|
(Yale photo) |
Billionaire short-seller
Jim Chanos (Yale '80) now teaches Financial Fraud through History: A Forensic Approach at his alma mater. Chanos says that financial reform legislation such as Dodd-Frank and Sarbanes-Oxley has done little to stem the fraud and chicanery in our capital markets [bold added].
Corruption is everywhere in the business world, he warns, citing a survey in which 45 percent of chief financial officers said their CEOs had asked them to falsify financial results.
He lambasts the audit profession:
Chanos constantly nudges his students to challenge established opinion. When one of them remarks that a scandal-ridden firm had a reputable auditor signing off on its reports, he says, “They all have reputable audit firms. That’s one thing I want you to take away from this course: every big fraud had a great audit firm behind it.” He likens auditors and government regulators to archaeologists. “They’ll tell you what happened after the damage has been done.”

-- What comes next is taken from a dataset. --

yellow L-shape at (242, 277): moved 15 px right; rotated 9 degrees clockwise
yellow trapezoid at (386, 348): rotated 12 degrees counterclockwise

I wish that my school counselor had taken me aside before I went into accounting and said, "You won't get rich, you'll be ignored--there's a reason why they call it a back-room job, and you'll be blamed when things fall apart. The only consolation is that you'll be one of the few who know what's going on." Jim Chanos also knows what's going on, and short-sellers like him take some of the blame when businesses fail. The difference is that he's got $ billions to console him, and the rest of us don't.